Wolves of Douglas County Wisconsin Film Company

Films & Stories That Inspire Action

Recognizing we are a part of the problem could be the solution to saving us. 

Dumping our old models of wildlife conservation because killing one species to save another no longer will sustain a planet in crisis. It is time to recognize that we humans are the problem and move toward a more Earth-sustainable model while there is time. Ecological economics recognizes that humans are a part of this larger ecological system and not apart from it. Recognizing we are a part of the problem could be the solution to saving us. 

Old models of wildlife management no longer sustain the Earth.

The North American Model of Wildlife Conservation is a set of principles that represent values toward wildlife, but does it work? Unlike many other nations, wildlife conservation in the U.S. and Canada is based on the notion that wildlife belongs to the people–not the government, private landowners, or individuals. The Model includes seven foundational principles: 1) wildlife resources are a public trust to be managed by governments for the benefit of all citizens; 2) unregulated commercial markets for wild game that decimate wildlife populations are eliminated; 3) allocation is by law, meaning that laws are developed by citizens. Source  As an ideal, it sets up a standard, but in practice is subject to the whims of politics. Whose in power sets the agenda and laws; therefore, the model’s ideals fall short.

Take, for example, 2011 Act 169 that mandates wolf hunts in Wisconsin when gray wolves are not listed on the Endangered Species Act takes the decisions of gray wolf recovery out of the hands of the people by legislating how wolves are managed…forever. End of story, so to speak. The Wisconsin Department of Natural Resources is mandated by that law to manage wolves. It is politics over wildlife management, not the people. One-party rule dictated how Wisconsin’s wolves are managed. 

Severely out of balance.

“The people who have created this system, and who perpetuate this system, are out of balance. They have made us out of balance. They have come into our minds and they have come into our hearts and they’ve programmed us. Because we live in this society, and it has put us out of balance. And because we are out of balance, we no longer have the power to deal with them…” John Trudell

The history of life on Earth is punctuated by what researchers call the “Big Five” mass extinctions, a group that includes the dinosaur-killing Cretaceous-Tertiary extinction and several other, even more severe, events. Many scientists now want to add a sixth: the one that humans are causing all over the globe today. source Earth is out of balance cause of humans. Can we get it back into balance? Before it is too late?

The tipping point of no return. Consequently, any overshoot of the 1.5°C ‘dangerous climate change guardrail’ is extremely risky, scientists say.

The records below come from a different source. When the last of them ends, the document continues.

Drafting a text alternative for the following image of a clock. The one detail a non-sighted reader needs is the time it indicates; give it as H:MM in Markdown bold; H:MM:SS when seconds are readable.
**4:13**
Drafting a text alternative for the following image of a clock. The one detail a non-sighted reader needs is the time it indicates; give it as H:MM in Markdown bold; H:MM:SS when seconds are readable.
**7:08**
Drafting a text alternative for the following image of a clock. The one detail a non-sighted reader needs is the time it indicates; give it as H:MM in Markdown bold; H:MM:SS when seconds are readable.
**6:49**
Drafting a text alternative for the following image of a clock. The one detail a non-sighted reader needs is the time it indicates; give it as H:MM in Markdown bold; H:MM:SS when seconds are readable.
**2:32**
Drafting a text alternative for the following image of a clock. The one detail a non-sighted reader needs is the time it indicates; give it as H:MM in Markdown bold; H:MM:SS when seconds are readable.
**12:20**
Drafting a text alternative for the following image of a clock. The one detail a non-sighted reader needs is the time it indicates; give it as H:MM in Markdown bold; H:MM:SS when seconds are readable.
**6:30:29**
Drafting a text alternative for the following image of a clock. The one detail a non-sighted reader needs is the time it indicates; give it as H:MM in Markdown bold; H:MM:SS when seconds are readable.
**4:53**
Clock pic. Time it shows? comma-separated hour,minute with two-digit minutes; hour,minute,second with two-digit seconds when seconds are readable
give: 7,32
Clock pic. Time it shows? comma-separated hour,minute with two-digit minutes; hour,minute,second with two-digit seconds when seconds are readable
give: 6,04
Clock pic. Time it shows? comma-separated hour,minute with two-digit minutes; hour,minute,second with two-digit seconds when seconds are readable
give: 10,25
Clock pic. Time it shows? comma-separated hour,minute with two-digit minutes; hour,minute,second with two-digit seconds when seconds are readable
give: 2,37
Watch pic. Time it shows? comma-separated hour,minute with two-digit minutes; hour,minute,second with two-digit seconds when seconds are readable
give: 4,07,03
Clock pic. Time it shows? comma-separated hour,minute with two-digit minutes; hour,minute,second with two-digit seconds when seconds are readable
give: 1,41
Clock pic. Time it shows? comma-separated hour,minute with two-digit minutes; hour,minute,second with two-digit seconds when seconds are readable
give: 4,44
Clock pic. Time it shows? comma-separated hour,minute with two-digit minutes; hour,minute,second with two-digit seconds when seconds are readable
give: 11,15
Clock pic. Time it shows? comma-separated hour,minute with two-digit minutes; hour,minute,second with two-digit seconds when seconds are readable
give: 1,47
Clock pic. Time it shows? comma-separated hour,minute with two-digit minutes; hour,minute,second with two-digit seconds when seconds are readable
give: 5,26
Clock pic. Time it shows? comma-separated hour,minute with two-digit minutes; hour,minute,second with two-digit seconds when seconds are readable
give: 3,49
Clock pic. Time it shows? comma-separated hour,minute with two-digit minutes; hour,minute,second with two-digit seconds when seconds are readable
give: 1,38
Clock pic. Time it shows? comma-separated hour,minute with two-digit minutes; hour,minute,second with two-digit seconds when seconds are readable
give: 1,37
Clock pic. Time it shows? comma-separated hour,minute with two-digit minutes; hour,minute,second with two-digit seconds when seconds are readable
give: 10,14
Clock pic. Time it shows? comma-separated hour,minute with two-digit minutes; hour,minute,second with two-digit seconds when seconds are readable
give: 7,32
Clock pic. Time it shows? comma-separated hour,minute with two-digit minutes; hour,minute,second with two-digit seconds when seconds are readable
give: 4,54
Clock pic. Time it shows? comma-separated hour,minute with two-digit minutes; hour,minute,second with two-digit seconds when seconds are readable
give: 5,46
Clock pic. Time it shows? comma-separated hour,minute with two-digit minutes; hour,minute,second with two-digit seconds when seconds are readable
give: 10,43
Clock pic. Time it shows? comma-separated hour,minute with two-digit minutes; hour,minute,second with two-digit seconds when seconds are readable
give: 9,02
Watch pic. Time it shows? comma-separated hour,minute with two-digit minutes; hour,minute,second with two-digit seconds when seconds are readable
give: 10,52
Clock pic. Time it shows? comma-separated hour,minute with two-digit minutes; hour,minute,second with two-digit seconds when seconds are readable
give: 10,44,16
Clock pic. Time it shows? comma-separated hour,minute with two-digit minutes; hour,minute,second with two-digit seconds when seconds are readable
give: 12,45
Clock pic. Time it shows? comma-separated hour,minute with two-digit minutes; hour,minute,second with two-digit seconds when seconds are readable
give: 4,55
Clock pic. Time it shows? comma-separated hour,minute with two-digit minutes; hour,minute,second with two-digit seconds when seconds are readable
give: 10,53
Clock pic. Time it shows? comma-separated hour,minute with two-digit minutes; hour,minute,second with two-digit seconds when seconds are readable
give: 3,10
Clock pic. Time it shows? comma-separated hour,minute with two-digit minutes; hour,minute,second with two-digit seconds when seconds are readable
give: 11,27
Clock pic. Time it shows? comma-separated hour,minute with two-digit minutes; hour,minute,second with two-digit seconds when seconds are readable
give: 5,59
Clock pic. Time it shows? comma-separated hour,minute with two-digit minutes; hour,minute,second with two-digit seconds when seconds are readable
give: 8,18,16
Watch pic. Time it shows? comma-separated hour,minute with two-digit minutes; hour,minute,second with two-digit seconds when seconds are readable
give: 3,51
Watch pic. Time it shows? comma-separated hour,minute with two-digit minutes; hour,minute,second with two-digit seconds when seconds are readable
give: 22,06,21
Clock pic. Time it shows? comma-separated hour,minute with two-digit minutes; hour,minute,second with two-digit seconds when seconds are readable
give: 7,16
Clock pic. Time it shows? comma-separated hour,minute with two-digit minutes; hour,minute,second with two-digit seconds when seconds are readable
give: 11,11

Bringing temperatures down to below this mark, at a later stage, by sucking carbon out of the air, will do nothing to reverse tipping elements that have already tipped. The corollary of this is that a net-zero target of 2050 is far too late. Source. 

What’s a solution to slow down the beginning of the end?

Ecological economics recognizes that humans are a part of this larger ecological system and not apart from it. Recognizing we are a part of the problem could be the solution to saving us. A sustainable future involves all inhabitants moving away from the consumer being the main driver to an ecological sustainability main driver. 

 Ecological economics starts with the observation that the human economy is a subsystem of the larger ecological life support system. It recognizes that humans are a part of this larger ecological system and not apart from it. Our current state of the economic system allows for growth at the expense of the environment. The environment is at risk in simple terms of overuse. To quote our current administration, “Drill baby Drill”,  attitude only serves the industrial corporations, leading to higher greenhouse gas emissions. We keep growing our economy, and that growth implies an increase in quantity or size. Can our environment, our Mother Earth, sustain that growth? Should it be quality over quantity? In my research for this article, I found the solution must be quality, not quantity. A sustainable future involves all inhabitants moving away from the consumer being the main driver to an ecological sustainability main driver. Source

“We are a natural part of the creation, we were put here on the sacred Mother Earth to serve a purpose. And somewhere in the history of people, we’re forgetting what the purpose is. The purpose is to honor the Earth, to protect the Earth, to live in balance with the Earth. And we will never free ourselves until we address the issue of how we live in balance with the Earth. Because I don’t care who it is, any child who turns on their mother is living in a terrible, terrible confusion. The Earth is our mother, we must take care of the Earth.“ ~John Trudell, 1980

Art by Alfred Basha: https://alfredbasha.com/

Changing before it is too late.

Dumping our old models of wildlife conservation because killing one species to save another no longer will sustain a planet in crisis. It is time to recognize that we humans are the problem and move toward a more Earth-sustainable model while there is time. Ecological economics recognizes that humans are a part of this larger ecological system and not apart from it. Recognizing we are a part of the problem could be the solution to saving us.